* TASK DATA *
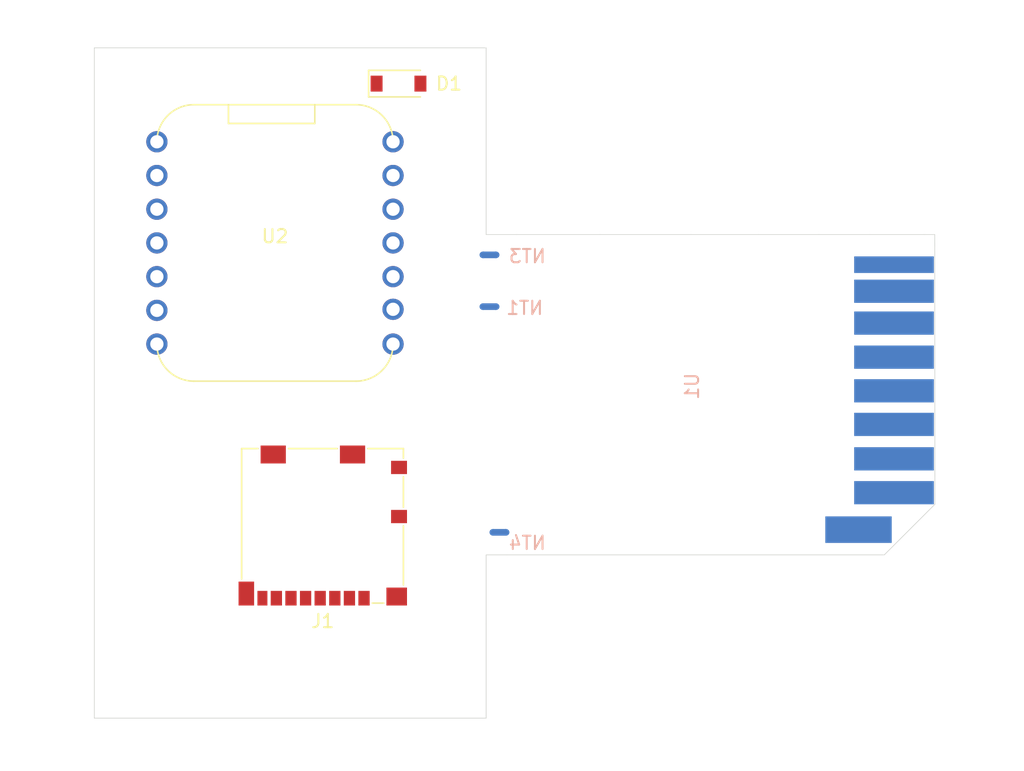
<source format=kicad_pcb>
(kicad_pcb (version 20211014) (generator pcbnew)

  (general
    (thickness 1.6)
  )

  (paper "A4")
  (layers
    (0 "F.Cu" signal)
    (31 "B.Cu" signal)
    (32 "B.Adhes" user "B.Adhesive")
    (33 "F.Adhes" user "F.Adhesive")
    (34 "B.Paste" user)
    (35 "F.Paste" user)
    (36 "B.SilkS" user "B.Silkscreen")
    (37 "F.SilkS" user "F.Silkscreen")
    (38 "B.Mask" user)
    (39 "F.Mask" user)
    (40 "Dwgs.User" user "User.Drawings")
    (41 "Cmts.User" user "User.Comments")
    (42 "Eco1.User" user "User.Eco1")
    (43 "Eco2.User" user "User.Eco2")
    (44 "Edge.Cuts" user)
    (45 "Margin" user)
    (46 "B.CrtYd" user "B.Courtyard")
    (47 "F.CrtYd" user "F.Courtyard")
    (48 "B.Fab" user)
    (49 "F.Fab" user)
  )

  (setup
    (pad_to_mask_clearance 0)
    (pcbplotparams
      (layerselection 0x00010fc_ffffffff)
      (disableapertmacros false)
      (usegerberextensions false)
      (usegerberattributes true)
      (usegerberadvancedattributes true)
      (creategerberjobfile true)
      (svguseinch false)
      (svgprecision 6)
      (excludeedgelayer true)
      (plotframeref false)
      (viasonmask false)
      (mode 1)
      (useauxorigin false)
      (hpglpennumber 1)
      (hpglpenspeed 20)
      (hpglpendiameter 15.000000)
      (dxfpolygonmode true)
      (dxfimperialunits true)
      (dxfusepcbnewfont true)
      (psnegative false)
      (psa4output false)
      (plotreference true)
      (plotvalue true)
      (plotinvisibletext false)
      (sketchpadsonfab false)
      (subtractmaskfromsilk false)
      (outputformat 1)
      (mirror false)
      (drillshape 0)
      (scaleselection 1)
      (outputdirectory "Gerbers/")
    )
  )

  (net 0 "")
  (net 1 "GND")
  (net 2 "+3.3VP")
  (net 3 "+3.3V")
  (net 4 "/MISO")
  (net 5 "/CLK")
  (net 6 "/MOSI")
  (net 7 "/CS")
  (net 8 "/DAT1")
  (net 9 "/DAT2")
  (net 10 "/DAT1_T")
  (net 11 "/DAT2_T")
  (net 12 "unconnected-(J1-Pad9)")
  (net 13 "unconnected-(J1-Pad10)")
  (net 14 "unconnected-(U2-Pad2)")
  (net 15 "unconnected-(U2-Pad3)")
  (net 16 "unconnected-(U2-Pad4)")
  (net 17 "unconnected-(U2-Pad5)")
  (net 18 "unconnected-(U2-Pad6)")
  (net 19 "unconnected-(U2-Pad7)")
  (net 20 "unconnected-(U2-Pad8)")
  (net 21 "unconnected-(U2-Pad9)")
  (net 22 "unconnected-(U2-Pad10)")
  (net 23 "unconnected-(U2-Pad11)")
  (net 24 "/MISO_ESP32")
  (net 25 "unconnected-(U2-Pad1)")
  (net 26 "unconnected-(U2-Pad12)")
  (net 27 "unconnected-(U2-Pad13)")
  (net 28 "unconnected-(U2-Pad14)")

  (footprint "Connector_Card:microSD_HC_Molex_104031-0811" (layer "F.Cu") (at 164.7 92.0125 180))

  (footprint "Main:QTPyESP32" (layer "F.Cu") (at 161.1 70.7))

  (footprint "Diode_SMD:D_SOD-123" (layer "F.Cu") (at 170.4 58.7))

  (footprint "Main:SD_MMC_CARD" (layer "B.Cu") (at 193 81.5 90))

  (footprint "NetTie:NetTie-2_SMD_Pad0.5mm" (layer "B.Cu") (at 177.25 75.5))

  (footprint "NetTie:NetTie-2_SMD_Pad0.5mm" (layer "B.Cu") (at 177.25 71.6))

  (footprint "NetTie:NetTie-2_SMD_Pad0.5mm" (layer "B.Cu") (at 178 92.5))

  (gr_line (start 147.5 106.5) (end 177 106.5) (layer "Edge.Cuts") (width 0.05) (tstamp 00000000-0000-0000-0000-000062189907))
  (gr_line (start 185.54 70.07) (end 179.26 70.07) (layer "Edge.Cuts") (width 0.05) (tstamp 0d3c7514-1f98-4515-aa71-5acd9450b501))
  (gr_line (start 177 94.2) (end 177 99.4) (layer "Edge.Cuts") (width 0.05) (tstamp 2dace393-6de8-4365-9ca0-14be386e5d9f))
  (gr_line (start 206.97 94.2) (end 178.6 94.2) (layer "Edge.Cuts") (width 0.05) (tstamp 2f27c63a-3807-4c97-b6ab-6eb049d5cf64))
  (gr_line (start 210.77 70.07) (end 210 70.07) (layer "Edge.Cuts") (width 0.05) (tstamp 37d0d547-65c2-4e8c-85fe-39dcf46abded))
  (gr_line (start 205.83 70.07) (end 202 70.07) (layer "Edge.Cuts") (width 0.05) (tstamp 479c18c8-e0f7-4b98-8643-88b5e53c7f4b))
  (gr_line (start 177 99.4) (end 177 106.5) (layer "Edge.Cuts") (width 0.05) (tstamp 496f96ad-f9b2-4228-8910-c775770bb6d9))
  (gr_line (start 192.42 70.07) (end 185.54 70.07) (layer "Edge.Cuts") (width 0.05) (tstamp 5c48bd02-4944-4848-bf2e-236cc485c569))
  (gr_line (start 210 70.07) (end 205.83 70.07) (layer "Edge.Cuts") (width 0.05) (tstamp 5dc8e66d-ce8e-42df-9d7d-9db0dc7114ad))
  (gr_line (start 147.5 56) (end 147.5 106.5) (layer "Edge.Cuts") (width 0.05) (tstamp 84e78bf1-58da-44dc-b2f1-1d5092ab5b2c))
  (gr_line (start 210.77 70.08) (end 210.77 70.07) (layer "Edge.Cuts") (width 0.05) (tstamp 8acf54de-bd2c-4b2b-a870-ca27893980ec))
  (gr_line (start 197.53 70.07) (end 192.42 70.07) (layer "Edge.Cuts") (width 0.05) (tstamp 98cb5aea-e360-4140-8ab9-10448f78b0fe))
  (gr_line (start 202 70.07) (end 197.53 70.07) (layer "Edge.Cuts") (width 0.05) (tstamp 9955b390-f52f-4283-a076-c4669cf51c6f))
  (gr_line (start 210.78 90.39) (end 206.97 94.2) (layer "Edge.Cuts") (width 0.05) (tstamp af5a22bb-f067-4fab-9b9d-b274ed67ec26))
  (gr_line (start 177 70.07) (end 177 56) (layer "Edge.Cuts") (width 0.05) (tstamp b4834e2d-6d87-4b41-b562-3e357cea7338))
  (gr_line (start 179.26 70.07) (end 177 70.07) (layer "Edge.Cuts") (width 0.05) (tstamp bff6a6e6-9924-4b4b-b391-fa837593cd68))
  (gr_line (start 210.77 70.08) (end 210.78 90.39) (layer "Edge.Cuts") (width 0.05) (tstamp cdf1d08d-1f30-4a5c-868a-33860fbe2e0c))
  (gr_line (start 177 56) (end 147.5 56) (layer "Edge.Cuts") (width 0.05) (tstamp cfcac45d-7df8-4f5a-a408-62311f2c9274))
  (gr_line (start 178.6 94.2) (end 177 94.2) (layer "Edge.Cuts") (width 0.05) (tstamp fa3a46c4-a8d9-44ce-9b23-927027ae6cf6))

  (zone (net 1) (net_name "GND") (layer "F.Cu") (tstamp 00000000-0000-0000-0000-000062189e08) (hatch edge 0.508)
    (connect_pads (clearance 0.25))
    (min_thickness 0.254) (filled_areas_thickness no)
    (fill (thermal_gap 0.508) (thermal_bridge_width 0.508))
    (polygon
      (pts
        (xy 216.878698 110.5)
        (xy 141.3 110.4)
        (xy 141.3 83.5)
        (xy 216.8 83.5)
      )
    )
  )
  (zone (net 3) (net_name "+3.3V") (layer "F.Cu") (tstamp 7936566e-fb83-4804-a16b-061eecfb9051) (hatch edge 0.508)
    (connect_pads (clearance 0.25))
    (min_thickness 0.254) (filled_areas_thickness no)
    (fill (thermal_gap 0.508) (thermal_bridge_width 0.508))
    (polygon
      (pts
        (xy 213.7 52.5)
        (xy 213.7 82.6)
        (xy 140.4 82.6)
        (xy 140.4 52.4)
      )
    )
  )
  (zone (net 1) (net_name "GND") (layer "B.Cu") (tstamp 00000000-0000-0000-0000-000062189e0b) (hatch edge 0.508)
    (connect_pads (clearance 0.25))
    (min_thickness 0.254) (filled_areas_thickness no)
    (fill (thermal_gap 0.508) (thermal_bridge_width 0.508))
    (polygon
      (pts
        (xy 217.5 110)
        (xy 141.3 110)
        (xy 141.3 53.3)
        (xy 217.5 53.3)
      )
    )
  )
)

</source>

* ABOUT THIS TASK *
Show the lines in the entries above that include the string "false".

* TASK SOLUTION *
      (disableapertmacros false)
      (usegerberextensions false)
      (svguseinch false)
      (plotframeref false)
      (viasonmask false)
      (useauxorigin false)
      (psnegative false)
      (psa4output false)
      (plotinvisibletext false)
      (sketchpadsonfab false)
      (subtractmaskfromsilk false)
      (mirror false)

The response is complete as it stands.